Wow are we 36 or are we 5yrs old again cause thats what it feels like.

Sorry just needed to vent......

Communication has to get better in our marriage seriously or we wont see a 4th yr.


----------



## anonim (Apr 24, 2012)

print this up and show him.


----------



## lovingsummer (Jul 27, 2012)

I feel for you... I used to be like you, accepting to keep the peace, get it over with, blah.blah.blah...

Now, 20 years later it has left me angry, bitter and resentful to the point that I wanted to be a "walk away wife". I was just tired of sweeping things under the rug and pretending it didn't hurt me. 

I have recently accepted my part in this fiasco. I can't rug sweep things and then be pissed at him. We've been together since we were late teens/early twenties and he's still wanting to fight like that. I said no more, it gets worked out or I'm moving on, I can't put anything else under my rug. At first he was resistent and just wanted us to "pretend" that the issues weren't there. I calmly packed a bag and told him that I'd see him in a few days, that I couldn't continue with the silent treatment punishment and then him randomly talking to me like nothing ever happened. 

Lucky for me, he saw that I was serious and so we've been slowly cleaning out our rug... most of the time it feels like we're using a paint brush that you get with the kindergarten water paint set when I'd rather use a giant push broom... but we're getting there 

Hang in there and be firm in what you believe you deserve... What you allow WILL continue...


----------



## credamdóchasgra (Sep 24, 2010)

Been there, done that. Often.

Start by telling him how much it frustrates you.

No liquor-induced "I'm sorry" sex, and tell him why: "I don't feel very close to you right now. When you sober up, I want to talk about it, then I'll feel close enough to you to have sex (or open up to you or however you phrase it)."---and follow up on that. You'll have to initiate the conversation, but if you keep it clear, simple, non-accusing, and then follow up with great sex, it can go miles for both of you.

My husband is very stubborn and used to do this all the time. And he *usually* does not come and apologize first after a fight. Usually I have to be the one to initiate the "talk things out" part. BUT: in the end it makes me feel better. AND, I've learned to keep it short.
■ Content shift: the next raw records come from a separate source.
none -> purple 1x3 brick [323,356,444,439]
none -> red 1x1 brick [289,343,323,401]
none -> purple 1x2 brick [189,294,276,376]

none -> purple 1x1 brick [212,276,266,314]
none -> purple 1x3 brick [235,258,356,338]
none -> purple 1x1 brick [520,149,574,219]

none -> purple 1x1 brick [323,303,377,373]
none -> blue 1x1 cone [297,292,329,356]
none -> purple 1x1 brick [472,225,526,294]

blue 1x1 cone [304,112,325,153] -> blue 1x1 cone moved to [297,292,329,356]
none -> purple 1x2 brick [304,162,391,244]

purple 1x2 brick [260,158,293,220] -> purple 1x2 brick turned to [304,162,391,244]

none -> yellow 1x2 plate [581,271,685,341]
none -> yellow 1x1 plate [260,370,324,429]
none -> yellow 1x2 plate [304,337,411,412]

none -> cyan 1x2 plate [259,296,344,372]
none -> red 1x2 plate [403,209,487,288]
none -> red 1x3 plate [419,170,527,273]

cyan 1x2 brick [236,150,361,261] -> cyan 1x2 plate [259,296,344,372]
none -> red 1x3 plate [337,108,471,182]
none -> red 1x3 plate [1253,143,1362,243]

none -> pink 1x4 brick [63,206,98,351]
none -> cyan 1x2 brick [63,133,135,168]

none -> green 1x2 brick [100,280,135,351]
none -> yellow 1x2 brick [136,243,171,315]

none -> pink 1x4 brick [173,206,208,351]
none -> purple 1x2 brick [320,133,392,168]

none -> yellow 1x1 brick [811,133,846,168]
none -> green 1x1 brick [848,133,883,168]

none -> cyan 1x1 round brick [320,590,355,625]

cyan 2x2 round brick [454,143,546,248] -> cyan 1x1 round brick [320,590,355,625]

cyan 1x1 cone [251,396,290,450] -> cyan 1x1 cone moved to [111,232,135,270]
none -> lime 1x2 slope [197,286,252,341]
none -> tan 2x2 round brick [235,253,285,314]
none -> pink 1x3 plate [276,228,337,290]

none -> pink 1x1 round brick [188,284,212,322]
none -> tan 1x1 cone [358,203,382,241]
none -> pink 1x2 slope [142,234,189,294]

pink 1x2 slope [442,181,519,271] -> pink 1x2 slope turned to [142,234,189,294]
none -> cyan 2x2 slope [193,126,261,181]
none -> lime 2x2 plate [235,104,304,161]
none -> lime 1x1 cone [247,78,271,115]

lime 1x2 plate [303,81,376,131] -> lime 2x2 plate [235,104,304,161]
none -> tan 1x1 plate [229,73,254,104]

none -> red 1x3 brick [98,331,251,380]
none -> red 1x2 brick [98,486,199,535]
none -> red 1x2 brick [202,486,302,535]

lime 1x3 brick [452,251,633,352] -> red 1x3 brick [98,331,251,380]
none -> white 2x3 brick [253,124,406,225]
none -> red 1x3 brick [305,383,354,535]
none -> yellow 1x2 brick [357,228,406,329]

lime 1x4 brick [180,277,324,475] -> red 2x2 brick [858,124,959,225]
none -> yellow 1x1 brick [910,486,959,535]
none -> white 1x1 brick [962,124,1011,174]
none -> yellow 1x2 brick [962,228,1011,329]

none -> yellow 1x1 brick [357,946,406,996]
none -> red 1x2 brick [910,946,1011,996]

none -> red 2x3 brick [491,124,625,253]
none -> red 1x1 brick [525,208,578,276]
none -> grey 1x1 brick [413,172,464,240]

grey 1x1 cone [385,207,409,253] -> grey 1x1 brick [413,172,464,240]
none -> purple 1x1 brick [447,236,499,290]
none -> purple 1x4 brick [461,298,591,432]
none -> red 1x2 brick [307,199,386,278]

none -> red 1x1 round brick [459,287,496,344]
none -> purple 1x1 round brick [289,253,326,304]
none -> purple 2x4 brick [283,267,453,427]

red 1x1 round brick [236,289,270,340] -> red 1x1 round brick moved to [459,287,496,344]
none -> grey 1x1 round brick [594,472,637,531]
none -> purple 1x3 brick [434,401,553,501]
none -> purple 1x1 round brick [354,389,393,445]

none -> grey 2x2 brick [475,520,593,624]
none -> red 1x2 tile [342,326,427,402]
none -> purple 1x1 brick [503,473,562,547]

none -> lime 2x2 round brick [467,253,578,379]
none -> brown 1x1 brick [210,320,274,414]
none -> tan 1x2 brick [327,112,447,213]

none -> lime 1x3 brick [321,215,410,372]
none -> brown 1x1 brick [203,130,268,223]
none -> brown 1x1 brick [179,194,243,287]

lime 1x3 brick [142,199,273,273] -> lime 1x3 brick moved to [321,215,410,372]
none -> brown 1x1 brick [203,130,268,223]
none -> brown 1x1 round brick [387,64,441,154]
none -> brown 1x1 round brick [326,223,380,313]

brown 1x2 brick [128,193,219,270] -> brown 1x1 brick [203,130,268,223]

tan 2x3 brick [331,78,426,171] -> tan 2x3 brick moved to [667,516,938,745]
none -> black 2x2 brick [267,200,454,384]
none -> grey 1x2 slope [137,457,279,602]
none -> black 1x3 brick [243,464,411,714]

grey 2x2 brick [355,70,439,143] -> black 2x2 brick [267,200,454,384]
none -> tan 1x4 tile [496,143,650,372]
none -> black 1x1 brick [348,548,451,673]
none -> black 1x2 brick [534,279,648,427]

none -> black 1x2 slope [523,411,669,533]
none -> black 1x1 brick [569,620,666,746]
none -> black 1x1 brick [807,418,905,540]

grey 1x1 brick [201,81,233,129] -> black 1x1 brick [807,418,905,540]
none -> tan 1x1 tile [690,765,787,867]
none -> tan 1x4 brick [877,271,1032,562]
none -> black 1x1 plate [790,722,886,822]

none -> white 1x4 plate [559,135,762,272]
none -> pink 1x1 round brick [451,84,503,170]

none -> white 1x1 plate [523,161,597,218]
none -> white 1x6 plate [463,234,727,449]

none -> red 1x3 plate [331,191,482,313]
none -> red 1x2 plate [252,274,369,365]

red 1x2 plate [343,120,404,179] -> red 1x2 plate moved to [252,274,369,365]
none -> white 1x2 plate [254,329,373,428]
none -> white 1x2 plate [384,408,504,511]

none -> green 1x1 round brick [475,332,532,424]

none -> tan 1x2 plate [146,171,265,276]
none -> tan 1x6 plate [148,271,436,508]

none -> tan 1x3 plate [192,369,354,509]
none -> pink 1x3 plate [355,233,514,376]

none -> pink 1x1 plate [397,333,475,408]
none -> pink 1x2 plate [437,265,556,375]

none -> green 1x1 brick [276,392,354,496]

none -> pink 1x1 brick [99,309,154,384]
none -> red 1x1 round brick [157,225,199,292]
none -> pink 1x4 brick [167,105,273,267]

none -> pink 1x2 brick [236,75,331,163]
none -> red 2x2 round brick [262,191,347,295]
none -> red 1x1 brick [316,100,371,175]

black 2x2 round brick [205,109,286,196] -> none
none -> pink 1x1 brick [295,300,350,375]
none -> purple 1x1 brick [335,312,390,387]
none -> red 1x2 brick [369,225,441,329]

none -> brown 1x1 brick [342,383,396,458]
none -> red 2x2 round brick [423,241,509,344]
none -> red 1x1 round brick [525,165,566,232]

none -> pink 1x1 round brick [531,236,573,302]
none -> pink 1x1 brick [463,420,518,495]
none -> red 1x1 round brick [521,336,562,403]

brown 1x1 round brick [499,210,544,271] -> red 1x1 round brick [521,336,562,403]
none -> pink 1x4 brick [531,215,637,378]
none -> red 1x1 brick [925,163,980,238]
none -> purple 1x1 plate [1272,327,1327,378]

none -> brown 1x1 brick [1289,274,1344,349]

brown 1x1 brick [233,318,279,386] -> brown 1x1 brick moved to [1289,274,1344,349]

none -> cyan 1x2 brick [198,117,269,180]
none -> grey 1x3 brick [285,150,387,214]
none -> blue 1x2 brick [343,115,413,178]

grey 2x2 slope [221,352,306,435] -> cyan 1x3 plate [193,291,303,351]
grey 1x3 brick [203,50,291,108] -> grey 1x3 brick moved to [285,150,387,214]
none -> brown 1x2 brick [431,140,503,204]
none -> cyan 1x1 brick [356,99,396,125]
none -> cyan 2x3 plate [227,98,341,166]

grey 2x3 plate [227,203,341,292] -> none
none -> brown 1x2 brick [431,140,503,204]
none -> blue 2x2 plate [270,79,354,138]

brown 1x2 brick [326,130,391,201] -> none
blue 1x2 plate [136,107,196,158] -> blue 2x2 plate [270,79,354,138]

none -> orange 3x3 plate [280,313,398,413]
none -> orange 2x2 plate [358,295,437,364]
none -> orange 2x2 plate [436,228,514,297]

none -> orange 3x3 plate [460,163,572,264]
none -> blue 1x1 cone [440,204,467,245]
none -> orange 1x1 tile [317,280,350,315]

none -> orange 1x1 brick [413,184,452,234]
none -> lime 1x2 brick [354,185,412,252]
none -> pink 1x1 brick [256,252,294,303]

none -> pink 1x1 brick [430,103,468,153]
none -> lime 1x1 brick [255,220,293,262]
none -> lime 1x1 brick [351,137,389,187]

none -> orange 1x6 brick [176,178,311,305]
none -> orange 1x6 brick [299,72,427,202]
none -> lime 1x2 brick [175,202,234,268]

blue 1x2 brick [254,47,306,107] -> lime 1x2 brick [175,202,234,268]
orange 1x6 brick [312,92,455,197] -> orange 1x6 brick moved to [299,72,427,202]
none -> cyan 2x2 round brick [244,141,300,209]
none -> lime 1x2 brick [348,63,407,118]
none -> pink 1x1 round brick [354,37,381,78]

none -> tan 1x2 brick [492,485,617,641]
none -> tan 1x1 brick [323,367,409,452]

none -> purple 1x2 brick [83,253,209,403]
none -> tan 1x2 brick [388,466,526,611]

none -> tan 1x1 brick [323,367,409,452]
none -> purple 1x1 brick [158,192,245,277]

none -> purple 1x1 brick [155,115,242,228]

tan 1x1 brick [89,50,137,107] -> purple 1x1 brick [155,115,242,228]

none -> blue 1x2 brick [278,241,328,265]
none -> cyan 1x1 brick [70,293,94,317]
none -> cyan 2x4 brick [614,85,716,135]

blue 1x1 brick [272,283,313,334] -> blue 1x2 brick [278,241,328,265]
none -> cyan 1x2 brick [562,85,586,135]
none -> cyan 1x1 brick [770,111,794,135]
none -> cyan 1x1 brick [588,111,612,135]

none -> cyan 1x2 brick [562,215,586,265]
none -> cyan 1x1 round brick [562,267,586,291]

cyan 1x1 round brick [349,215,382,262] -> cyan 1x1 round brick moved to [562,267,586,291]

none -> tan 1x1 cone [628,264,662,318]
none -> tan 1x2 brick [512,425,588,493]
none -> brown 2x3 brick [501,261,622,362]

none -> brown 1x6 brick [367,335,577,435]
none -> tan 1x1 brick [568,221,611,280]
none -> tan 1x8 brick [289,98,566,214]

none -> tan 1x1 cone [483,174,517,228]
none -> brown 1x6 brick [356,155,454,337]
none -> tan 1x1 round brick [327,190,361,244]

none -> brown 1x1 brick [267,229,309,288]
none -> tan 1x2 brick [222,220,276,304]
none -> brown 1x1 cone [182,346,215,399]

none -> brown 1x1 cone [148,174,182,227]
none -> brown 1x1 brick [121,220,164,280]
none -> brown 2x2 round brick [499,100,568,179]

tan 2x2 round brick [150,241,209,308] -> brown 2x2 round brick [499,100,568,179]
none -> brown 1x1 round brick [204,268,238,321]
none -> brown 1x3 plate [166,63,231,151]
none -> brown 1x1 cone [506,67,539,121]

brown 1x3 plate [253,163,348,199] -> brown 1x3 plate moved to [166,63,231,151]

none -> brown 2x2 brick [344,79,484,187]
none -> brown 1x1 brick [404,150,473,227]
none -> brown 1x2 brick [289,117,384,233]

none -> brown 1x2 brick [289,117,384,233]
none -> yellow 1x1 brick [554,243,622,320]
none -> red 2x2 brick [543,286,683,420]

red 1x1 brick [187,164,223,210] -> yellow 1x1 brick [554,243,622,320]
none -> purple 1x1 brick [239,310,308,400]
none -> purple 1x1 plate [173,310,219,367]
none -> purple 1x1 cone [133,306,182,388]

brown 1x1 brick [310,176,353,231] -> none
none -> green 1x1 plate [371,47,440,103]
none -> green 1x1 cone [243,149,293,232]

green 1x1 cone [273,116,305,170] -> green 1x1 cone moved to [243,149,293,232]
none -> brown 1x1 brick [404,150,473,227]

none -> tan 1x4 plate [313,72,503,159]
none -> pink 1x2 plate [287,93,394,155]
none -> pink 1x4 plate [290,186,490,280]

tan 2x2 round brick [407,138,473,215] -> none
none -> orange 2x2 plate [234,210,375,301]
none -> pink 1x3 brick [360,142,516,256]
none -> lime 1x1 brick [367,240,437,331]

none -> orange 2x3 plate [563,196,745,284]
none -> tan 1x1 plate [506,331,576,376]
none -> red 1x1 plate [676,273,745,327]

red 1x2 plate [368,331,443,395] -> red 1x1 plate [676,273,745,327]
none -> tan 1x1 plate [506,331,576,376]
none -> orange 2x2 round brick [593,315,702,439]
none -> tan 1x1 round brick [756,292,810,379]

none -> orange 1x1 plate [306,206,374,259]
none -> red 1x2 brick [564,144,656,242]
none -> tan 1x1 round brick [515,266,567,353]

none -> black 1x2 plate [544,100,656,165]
That's very important. AND, when I get what I need out of the talk, I make sure it is followed by very good sex. 
Clear, simple connection: 
you're nice and willing to listen to me -->sex


----------



## credamdóchasgra (Sep 24, 2010)

lovingsummer said:


> we've been slowly cleaning out our rug... most of the time it feels like we're using a paint brush that you get with the kindergarten water paint set when I'd rather use a giant push broom... but we're getting there


Love this analogy. I feel you. Baby steps, baby steps...


----------